> What the task requires
Reproduce all the entries exactly.

++++++++++

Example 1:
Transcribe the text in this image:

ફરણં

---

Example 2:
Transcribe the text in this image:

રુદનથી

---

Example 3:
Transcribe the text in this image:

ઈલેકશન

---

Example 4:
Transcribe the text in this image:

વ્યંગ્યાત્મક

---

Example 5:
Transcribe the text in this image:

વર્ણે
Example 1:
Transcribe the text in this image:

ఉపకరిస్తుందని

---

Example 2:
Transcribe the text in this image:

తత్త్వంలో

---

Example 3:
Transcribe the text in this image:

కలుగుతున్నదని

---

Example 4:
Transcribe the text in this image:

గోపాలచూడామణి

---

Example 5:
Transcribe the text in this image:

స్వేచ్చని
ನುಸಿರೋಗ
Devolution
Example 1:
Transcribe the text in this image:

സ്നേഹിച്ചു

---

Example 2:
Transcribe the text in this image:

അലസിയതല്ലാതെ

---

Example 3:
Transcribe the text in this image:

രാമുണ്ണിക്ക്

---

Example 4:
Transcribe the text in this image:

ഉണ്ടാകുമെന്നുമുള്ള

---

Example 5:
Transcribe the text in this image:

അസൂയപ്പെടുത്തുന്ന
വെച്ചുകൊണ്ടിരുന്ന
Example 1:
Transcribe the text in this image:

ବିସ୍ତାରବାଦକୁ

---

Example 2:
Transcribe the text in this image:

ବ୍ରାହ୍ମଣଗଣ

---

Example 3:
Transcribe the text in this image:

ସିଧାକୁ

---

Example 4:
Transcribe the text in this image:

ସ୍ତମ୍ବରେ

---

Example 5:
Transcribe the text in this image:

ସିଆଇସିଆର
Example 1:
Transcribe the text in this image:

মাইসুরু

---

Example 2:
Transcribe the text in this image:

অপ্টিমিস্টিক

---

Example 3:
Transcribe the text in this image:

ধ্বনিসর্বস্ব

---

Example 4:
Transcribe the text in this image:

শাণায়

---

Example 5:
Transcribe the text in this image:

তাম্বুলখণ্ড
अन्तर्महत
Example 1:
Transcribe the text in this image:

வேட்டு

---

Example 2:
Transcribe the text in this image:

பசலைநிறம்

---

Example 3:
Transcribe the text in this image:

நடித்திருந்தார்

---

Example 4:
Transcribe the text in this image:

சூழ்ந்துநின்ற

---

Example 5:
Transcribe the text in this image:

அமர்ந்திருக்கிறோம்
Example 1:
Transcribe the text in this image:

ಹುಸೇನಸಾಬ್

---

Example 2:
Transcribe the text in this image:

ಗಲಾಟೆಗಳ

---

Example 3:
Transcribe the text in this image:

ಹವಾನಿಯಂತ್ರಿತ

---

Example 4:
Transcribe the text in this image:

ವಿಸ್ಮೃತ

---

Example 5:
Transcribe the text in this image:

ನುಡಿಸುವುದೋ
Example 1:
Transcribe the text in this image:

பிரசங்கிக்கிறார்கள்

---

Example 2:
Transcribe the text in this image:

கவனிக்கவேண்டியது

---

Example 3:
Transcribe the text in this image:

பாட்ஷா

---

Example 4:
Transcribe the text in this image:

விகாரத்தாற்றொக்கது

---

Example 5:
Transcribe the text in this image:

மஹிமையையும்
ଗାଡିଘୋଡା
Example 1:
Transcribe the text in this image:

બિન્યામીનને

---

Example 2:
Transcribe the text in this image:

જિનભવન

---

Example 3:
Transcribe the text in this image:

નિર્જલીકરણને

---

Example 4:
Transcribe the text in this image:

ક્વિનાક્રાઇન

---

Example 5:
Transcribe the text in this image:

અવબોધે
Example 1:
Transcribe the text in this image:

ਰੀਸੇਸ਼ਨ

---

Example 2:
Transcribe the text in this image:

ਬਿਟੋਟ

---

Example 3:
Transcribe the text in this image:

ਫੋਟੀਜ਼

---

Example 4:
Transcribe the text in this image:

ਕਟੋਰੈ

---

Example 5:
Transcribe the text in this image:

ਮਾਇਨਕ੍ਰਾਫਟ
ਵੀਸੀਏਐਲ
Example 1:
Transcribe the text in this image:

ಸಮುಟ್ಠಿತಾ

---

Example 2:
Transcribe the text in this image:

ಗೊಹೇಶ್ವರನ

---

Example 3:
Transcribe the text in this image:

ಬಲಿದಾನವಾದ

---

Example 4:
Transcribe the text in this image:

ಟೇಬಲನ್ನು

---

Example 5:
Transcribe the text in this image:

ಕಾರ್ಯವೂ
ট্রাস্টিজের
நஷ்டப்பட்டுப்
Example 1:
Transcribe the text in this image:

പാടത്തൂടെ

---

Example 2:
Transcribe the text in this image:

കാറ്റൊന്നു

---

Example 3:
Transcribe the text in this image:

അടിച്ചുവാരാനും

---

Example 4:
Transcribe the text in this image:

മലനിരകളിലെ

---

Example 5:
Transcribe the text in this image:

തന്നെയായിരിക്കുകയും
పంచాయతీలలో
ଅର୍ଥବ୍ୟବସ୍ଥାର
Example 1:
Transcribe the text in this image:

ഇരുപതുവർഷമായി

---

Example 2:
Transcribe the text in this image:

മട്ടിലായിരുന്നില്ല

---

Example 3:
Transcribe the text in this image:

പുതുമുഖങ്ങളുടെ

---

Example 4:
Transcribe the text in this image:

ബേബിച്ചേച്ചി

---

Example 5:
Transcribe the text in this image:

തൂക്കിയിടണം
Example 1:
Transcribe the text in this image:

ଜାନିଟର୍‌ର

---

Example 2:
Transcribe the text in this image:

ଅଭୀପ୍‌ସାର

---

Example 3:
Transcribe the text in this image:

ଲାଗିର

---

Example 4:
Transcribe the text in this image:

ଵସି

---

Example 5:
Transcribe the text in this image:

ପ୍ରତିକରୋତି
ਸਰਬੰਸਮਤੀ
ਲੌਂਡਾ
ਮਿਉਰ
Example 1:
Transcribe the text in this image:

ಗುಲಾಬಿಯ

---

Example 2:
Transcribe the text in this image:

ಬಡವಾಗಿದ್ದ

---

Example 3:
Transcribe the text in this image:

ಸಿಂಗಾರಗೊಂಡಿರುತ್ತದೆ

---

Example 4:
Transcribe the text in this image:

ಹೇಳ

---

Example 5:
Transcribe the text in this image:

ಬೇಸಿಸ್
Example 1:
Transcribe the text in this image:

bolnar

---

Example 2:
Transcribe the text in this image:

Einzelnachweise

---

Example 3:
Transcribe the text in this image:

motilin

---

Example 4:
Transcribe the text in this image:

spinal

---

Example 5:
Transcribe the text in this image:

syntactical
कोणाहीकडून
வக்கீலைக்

++++++++++

> Answer box
Example 1:
Transcribe the text in this image:

ફરણં

---

Example 2:
Transcribe the text in this image:

રુદનથી

---

Example 3:
Transcribe the text in this image:

ઈલેકશન

---

Example 4:
Transcribe the text in this image:

વ્યંગ્યાત્મક

---

Example 5:
Transcribe the text in this image:

વર્ણે
Example 1:
Transcribe the text in this image:

ఉపకరిస్తుందని

---

Example 2:
Transcribe the text in this image:

తత్త్వంలో

---

Example 3:
Transcribe the text in this image:

కలుగుతున్నదని

---

Example 4:
Transcribe the text in this image:

గోపాలచూడామణి

---

Example 5:
Transcribe the text in this image:

స్వేచ్చని
ನುಸಿರೋಗ
Devolution
Example 1:
Transcribe the text in this image:

സ്നേഹിച്ചു

---

Example 2:
Transcribe the text in this image:

അലസിയതല്ലാതെ

---

Example 3:
Transcribe the text in this image:

രാമുണ്ണിക്ക്

---

Example 4:
Transcribe the text in this image:

ഉണ്ടാകുമെന്നുമുള്ള

---

Example 5:
Transcribe the text in this image:

അസൂയപ്പെടുത്തുന്ന
വെച്ചുകൊണ്ടിരുന്ന
Example 1:
Transcribe the text in this image:

ବିସ୍ତାରବାଦକୁ

---

Example 2:
Transcribe the text in this image:

ବ୍ରାହ୍ମଣଗଣ

---

Example 3:
Transcribe the text in this image:

ସିଧାକୁ

---

Example 4:
Transcribe the text in this image:

ସ୍ତମ୍ବରେ

---

Example 5:
Transcribe the text in this image:

ସିଆଇସିଆର
Example 1:
Transcribe the text in this image:

মাইসুরু

---

Example 2:
Transcribe the text in this image:

অপ্টিমিস্টিক

---

Example 3:
Transcribe the text in this image:

ধ্বনিসর্বস্ব

---

Example 4:
Transcribe the text in this image:

শাণায়

---

Example 5:
Transcribe the text in this image:

তাম্বুলখণ্ড
अन्तर्महत
Example 1:
Transcribe the text in this image:

வேட்டு

---

Example 2:
Transcribe the text in this image:

பசலைநிறம்

---

Example 3:
Transcribe the text in this image:

நடித்திருந்தார்

---

Example 4:
Transcribe the text in this image:

சூழ்ந்துநின்ற

---

Example 5:
Transcribe the text in this image:

அமர்ந்திருக்கிறோம்
Example 1:
Transcribe the text in this image:

ಹುಸೇನಸಾಬ್

---

Example 2:
Transcribe the text in this image:

ಗಲಾಟೆಗಳ

---

Example 3:
Transcribe the text in this image:

ಹವಾನಿಯಂತ್ರಿತ

---

Example 4:
Transcribe the text in this image:

ವಿಸ್ಮೃತ

---

Example 5:
Transcribe the text in this image:

ನುಡಿಸುವುದೋ
Example 1:
Transcribe the text in this image:

பிரசங்கிக்கிறார்கள்

---

Example 2:
Transcribe the text in this image:

கவனிக்கவேண்டியது

---

Example 3:
Transcribe the text in this image:

பாட்ஷா

---

Example 4:
Transcribe the text in this image:

விகாரத்தாற்றொக்கது

---

Example 5:
Transcribe the text in this image:

மஹிமையையும்
ଗାଡିଘୋଡା
Example 1:
Transcribe the text in this image:

બિન્યામીનને

---

Example 2:
Transcribe the text in this image:

જિનભવન

---

Example 3:
Transcribe the text in this image:

નિર્જલીકરણને

---

Example 4:
Transcribe the text in this image:

ક્વિનાક્રાઇન

---

Example 5:
Transcribe the text in this image:

અવબોધે
Example 1:
Transcribe the text in this image:

ਰੀਸੇਸ਼ਨ

---

Example 2:
Transcribe the text in this image:

ਬਿਟੋਟ

---

Example 3:
Transcribe the text in this image:

ਫੋਟੀਜ਼

---

Example 4:
Transcribe the text in this image:

ਕਟੋਰੈ

---

Example 5:
Transcribe the text in this image:

ਮਾਇਨਕ੍ਰਾਫਟ
ਵੀਸੀਏਐਲ
Example 1:
Transcribe the text in this image:

ಸಮುಟ್ಠಿತಾ

---

Example 2:
Transcribe the text in this image:

ಗೊಹೇಶ್ವರನ

---

Example 3:
Transcribe the text in this image:

ಬಲಿದಾನವಾದ

---

Example 4:
Transcribe the text in this image:

ಟೇಬಲನ್ನು

---

Example 5:
Transcribe the text in this image:

ಕಾರ್ಯವೂ
ট্রাস্টিজের
நஷ்டப்பட்டுப்
Example 1:
Transcribe the text in this image:

പാടത്തൂടെ

---

Example 2:
Transcribe the text in this image:

കാറ്റൊന്നു

---

Example 3:
Transcribe the text in this image:

അടിച്ചുവാരാനും

---

Example 4:
Transcribe the text in this image:

മലനിരകളിലെ

---

Example 5:
Transcribe the text in this image:

തന്നെയായിരിക്കുകയും
పంచాయతీలలో
ଅର୍ଥବ୍ୟବସ୍ଥାର
Example 1:
Transcribe the text in this image:

ഇരുപതുവർഷമായി

---

Example 2:
Transcribe the text in this image:

മട്ടിലായിരുന്നില്ല

---

Example 3:
Transcribe the text in this image:

പുതുമുഖങ്ങളുടെ

---

Example 4:
Transcribe the text in this image:

ബേബിച്ചേച്ചി

---

Example 5:
Transcribe the text in this image:

തൂക്കിയിടണം
Example 1:
Transcribe the text in this image:

ଜାନିଟର୍‌ର

---

Example 2:
Transcribe the text in this image:

ଅଭୀପ୍‌ସାର

---

Example 3:
Transcribe the text in this image:

ଲାଗିର

---

Example 4:
Transcribe the text in this image:

ଵସି

---

Example 5:
Transcribe the text in this image:

ପ୍ରତିକରୋତି
ਸਰਬੰਸਮਤੀ
ਲੌਂਡਾ
ਮਿਉਰ
Example 1:
Transcribe the text in this image:

ಗುಲಾಬಿಯ

---

Example 2:
Transcribe the text in this image:

ಬಡವಾಗಿದ್ದ

---

Example 3:
Transcribe the text in this image:

ಸಿಂಗಾರಗೊಂಡಿರುತ್ತದೆ

---

Example 4:
Transcribe the text in this image:

ಹೇಳ

---

Example 5:
Transcribe the text in this image:

ಬೇಸಿಸ್
Example 1:
Transcribe the text in this image:

bolnar

---

Example 2:
Transcribe the text in this image:

Einzelnachweise

---

Example 3:
Transcribe the text in this image:

motilin

---

Example 4:
Transcribe the text in this image:

spinal

---

Example 5:
Transcribe the text in this image:

syntactical
कोणाहीकडून
வக்கீலைக்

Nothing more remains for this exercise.